Without a doubt, this the question I see most often in shamanism forums.
Online, in-person, in the checkout line (seriously, that happened, once), people ask me at least once a week how to get started in shamanism. For the sake of not answering it evermore, I’m creating this post in the hopes that it addresses some of your questions, and gives you a solid direction for that next step.
My foremost answer is to double check your calling. If you’re not sure clear on what I mean about calling, or it’s crystal clear, though you don’t know what to do with it, I’ve written about that, as well, and done a couple of podcasts on it.
My second answer is: Do you know what shamanism is? Most people think they do, yet they really don’t. Educate yourself on the various cultural representations of shamanism–including that the term is not a catch-all word for folks talking to their spirit guides and serving community. If you don’t know what I mean by that, read up. Also, inform yourself on patriarchy, spiritual colonization, spiritual tourism, and the influence oppression has had in shaping modern shamanism.

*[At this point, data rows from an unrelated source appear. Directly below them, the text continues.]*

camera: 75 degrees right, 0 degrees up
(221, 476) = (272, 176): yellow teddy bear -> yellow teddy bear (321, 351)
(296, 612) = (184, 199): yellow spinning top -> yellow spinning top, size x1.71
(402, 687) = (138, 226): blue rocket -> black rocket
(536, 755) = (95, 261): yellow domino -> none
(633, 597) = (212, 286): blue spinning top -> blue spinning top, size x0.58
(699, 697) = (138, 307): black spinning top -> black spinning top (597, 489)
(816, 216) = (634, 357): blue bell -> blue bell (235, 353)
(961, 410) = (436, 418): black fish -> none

My third answer is a question: Are you interested in a particular culture of shamanism? I ask this because it weeds out anyone who doesn’t know what cultural appropriation is right on the spot. Those who know, understand that they need to approach an elder of the tradition they’re interested in to see if such study is even possible. I advise them to do further homework to find resources on that cultural path, then contact the people, therein, who are teachers. Those who don’t know what cultural appropriation is or argue it away are temporarily derailed to educate themselves before our conversation can go further.
I’m not playing that.
For those who know what cultural appropriation is and want to study shamanism aligned with their cultural background, we have the talk about broken paths, about how even though we are intellectually aware of our shamanic ancestral lineage, it’s still a broken path, upon which we have to tread carefully to honor those for whom it wasn’t broken. We also have to acknowledge why that path was broken (including mass slaughter, slavery, and forced conscription–it’s never for a good reason) and be willing to tackle any healing work needed around it as part of their education on shamanism.
When we finally reach the point that we can talk about the shamanism of now, of where we’re currently standing, I talk to them about animism, and point them to the gajillion helpful articles on my site, as well as my books, which cover everything from my personal calling and rejection of it, to how to get started. I point them to my podcast, What in the Wyrd, as well as these fantabulous podcasts:
Other books I recommend are anything by Sandra Ingerman, Hillary Webb, Malidoma Some, and Felicitas Goodman. Also, Sacred Hoop, the gold standard shamanism journal edited by Nick Breeze Wood, who also created a free edition solely devoted to answer similar questions about shamanism: “Guide to Shamanism”
No, I don’t recommend books by Michael Harner, Mircea Eliade, I.M. Lewis, Carlos Castaneda, or Lynn Andrews, unless you want to more clearly understand what not to do regarding cultural appropriation, to be othered to death, or just want to understand the biases facing modern shamanism.
I’m not about playing that, either.
Reading and doing any of the above suggested introspection, study, or exploration doesn’t make you a shaman, it just makes you brilliantly informed about its potential in your life, and how not to offend the crap out of others on the path.
If you’ve done all of that and have some navigation for where you’re headed on your path, the next step is to find an ethical mentor, who has mastered what you want to learn.
As always, thank you for the work you do. Thank you for showing up.